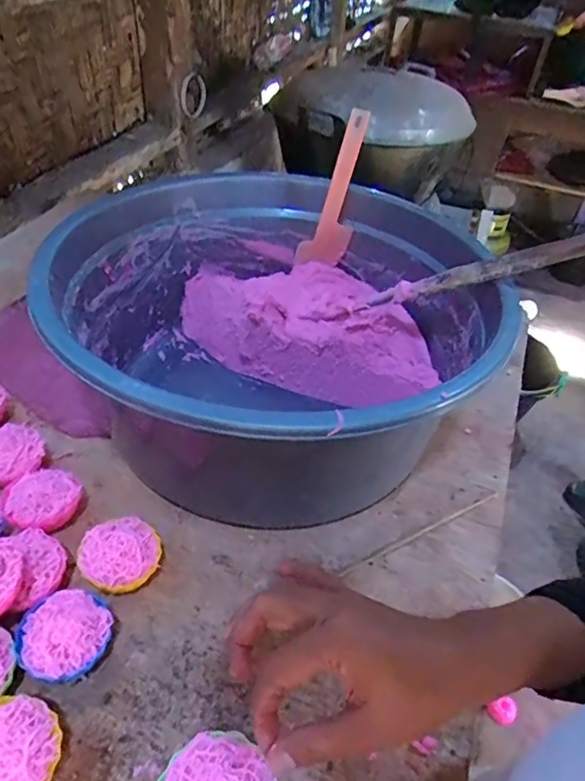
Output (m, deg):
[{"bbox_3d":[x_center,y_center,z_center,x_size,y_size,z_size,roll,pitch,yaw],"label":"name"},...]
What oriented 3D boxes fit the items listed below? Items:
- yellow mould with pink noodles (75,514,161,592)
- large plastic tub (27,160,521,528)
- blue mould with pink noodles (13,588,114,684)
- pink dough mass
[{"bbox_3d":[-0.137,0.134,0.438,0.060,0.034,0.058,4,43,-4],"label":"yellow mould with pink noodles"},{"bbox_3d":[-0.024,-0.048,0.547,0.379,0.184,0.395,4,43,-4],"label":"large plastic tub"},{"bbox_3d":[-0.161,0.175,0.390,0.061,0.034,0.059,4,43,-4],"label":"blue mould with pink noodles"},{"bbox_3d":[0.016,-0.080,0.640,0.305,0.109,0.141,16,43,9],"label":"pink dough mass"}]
* * * * *
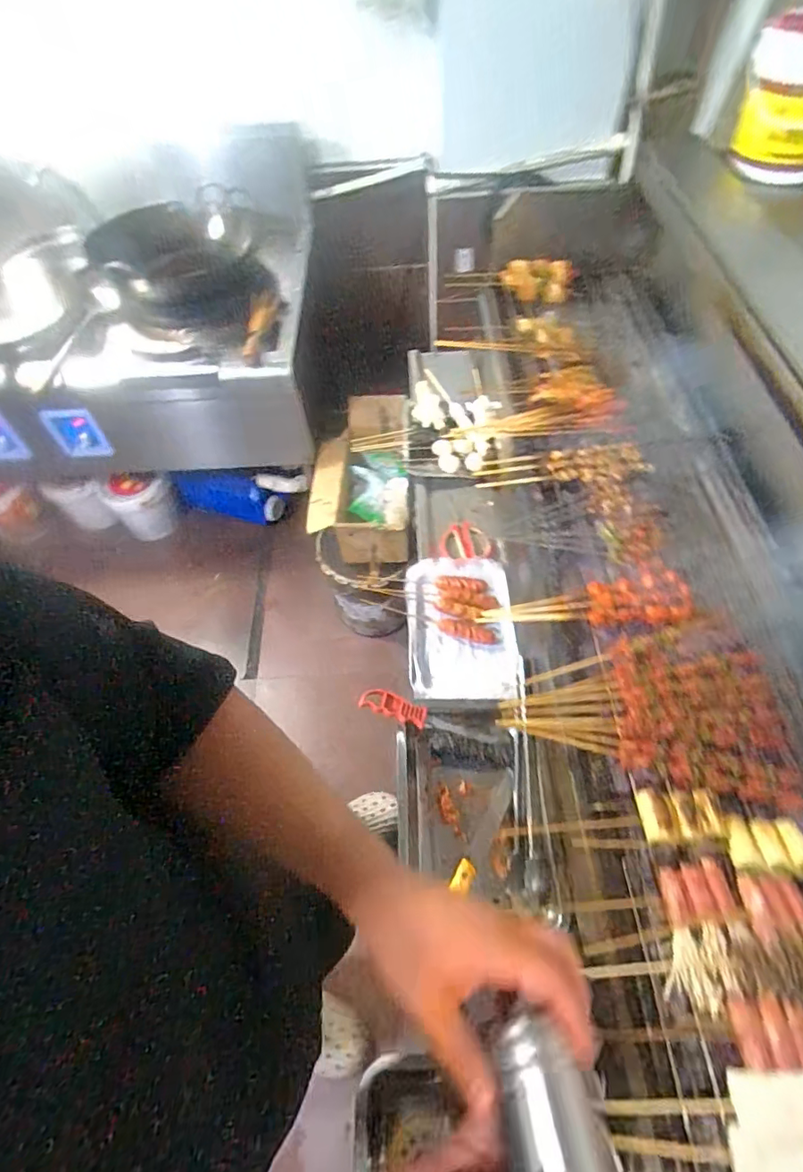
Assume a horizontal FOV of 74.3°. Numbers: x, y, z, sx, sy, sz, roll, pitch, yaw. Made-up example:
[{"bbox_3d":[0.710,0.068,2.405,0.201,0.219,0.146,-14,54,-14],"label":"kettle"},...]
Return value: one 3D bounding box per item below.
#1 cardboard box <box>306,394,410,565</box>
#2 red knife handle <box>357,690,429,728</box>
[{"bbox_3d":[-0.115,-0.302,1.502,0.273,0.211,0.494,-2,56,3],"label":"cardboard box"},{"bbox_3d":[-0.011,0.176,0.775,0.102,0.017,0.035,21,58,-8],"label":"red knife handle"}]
* * * * *
• **TASK DIRECTIONS**
Whenever a line of the records holds the string "roll", pick it out and copy it.

• **RESULT OF THIS EXERCISE**
[{"bbox_3d":[x_center,y_center,z_center,x_size,y_size,z_size,roll,pitch,yaw],"label":"name"},...]
Assume a horizontal FOV of 74.3°. Numbers: x, y, z, sx, sy, sz, roll, pitch, yaw. Made-up example:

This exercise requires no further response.